(What is expected) In the data below, retype the lines from the one containing "pedir presupuesto de" to the one containing "Trọng lượng", including both, and leave out the pictures.

(Excerpts from a dataset)
- Opening Delimiter -
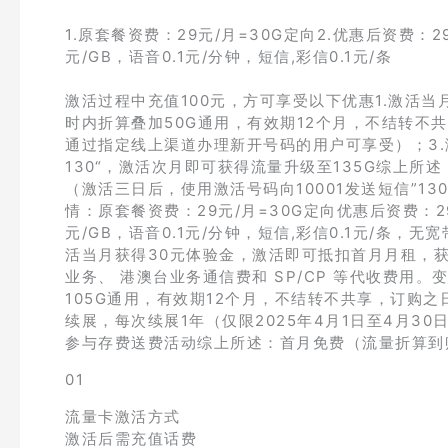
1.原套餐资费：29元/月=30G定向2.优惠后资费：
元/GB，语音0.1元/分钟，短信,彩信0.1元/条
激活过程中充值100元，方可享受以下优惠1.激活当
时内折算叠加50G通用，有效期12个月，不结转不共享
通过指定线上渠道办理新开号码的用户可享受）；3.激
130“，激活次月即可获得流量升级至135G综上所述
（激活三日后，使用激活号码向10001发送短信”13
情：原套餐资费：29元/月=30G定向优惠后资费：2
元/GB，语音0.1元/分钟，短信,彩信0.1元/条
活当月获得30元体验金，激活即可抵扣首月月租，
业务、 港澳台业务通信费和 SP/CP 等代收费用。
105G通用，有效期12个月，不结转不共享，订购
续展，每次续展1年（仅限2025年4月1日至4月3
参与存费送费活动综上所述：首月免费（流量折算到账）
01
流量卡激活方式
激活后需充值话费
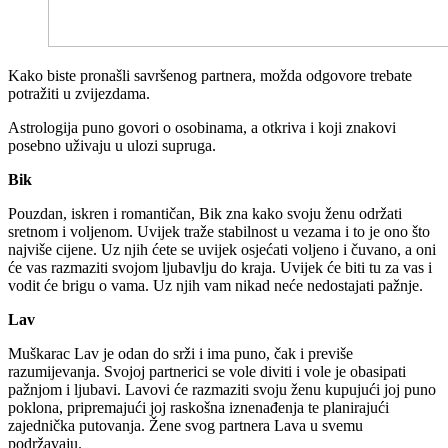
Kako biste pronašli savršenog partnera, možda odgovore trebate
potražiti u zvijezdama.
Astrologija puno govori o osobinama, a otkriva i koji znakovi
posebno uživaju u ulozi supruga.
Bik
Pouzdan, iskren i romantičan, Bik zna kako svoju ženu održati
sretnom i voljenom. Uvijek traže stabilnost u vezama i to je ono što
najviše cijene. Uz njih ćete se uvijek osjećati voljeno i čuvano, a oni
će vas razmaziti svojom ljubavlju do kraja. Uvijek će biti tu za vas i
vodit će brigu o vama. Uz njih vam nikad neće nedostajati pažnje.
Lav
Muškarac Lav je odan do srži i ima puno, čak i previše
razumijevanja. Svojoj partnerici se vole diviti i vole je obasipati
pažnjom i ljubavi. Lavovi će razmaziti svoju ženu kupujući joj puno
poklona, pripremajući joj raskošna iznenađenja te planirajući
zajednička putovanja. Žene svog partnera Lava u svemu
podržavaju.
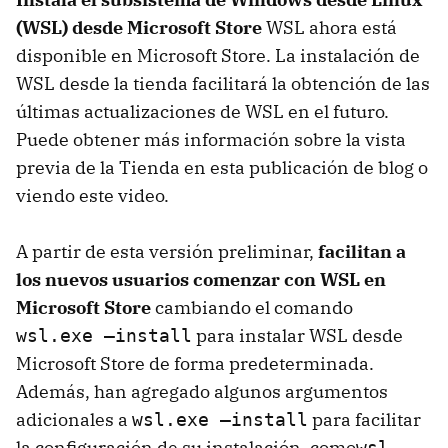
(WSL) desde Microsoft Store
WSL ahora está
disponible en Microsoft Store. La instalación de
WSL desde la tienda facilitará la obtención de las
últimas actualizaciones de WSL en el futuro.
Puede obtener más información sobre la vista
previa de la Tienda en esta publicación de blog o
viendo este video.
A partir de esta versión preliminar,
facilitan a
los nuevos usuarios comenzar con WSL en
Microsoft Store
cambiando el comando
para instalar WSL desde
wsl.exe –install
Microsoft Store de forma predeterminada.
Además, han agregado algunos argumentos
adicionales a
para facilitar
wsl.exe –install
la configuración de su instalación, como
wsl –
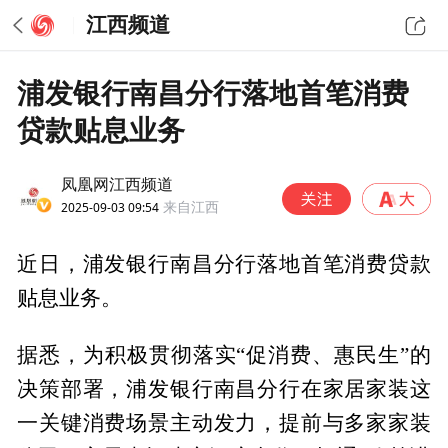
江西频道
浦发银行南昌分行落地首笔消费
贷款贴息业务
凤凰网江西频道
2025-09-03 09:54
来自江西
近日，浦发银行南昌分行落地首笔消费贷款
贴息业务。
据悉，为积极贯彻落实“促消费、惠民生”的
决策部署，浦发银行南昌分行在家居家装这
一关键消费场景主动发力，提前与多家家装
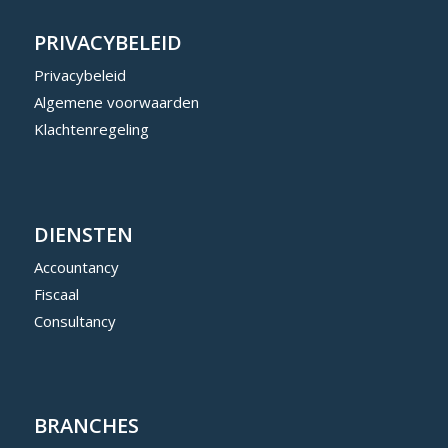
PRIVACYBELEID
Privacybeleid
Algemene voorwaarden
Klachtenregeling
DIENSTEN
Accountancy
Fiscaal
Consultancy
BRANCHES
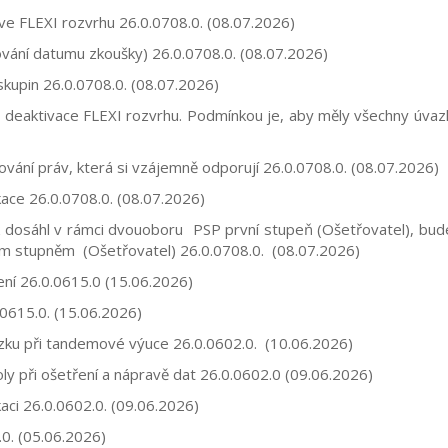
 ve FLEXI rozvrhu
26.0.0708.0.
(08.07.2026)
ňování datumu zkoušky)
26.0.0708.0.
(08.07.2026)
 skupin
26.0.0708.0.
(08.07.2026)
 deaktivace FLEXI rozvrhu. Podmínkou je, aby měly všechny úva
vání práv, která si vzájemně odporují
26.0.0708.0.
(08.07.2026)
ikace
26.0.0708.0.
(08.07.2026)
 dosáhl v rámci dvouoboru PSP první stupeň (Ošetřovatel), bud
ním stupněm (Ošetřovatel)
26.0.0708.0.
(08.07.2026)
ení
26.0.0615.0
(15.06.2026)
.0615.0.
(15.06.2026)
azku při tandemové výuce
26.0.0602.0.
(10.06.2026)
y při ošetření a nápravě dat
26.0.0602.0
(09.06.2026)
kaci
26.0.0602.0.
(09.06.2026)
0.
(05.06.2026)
- Closing Delimiter -
- Opening Delimiter -
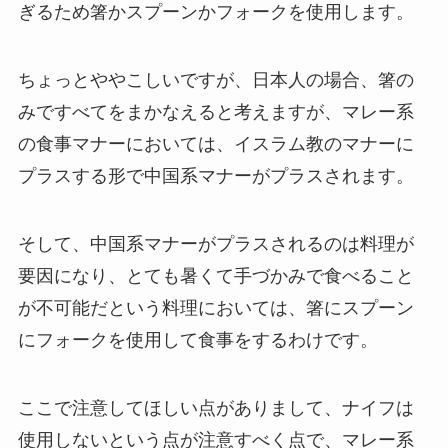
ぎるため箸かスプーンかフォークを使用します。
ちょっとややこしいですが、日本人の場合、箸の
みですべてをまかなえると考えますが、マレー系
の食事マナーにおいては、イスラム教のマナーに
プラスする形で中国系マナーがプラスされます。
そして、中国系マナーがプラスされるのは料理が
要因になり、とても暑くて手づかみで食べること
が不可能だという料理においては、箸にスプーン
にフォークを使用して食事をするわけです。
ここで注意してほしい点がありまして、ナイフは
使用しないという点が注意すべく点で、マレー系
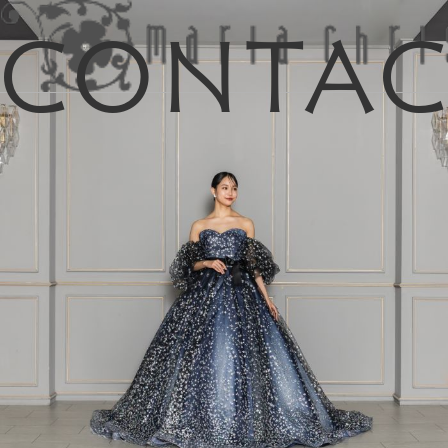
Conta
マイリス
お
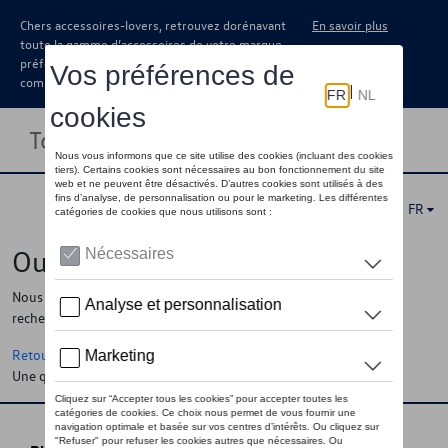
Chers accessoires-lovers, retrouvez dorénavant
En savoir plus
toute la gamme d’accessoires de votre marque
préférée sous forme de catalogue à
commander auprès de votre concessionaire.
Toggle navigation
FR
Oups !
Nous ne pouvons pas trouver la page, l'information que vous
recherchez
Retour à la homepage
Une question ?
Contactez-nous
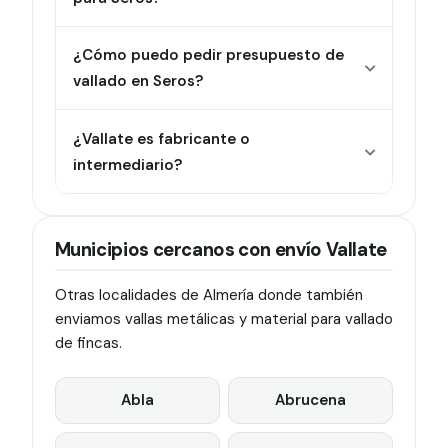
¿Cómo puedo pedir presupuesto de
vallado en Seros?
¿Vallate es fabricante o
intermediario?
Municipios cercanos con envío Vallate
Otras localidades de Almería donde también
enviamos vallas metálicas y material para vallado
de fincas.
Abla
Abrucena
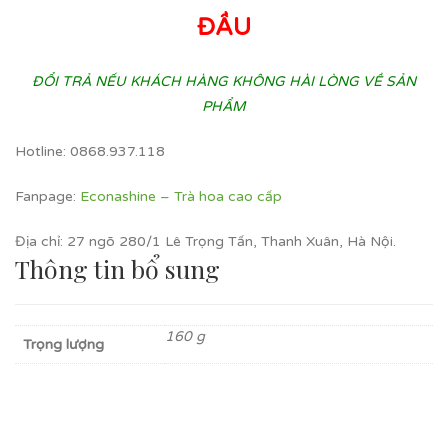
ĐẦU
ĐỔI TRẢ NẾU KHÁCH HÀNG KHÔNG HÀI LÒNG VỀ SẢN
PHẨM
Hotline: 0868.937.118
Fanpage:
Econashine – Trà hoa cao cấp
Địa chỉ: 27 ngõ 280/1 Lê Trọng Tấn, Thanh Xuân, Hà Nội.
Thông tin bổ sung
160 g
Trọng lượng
- Closing Delimiter -
(Task output)
¿Cómo puedo pedir presupuesto de
vallado en Seros?
¿Vallate es fabricante o
intermediario?
Municipios cercanos con envío Vallate
Otras localidades de Almería donde también
enviamos vallas metálicas y material para vallado
de fincas.
Abla
Abrucena
ĐẦU
ĐỔI TRẢ NẾU KHÁCH HÀNG KHÔNG HÀI LÒNG VỀ SẢN
PHẨM
Hotline: 0868.937.118
Fanpage:
Econashine – Trà hoa cao cấp
Địa chỉ: 27 ngõ 280/1 Lê Trọng Tấn, Thanh Xuân, Hà Nội.
Thông tin bổ sung
160 g
Trọng lượng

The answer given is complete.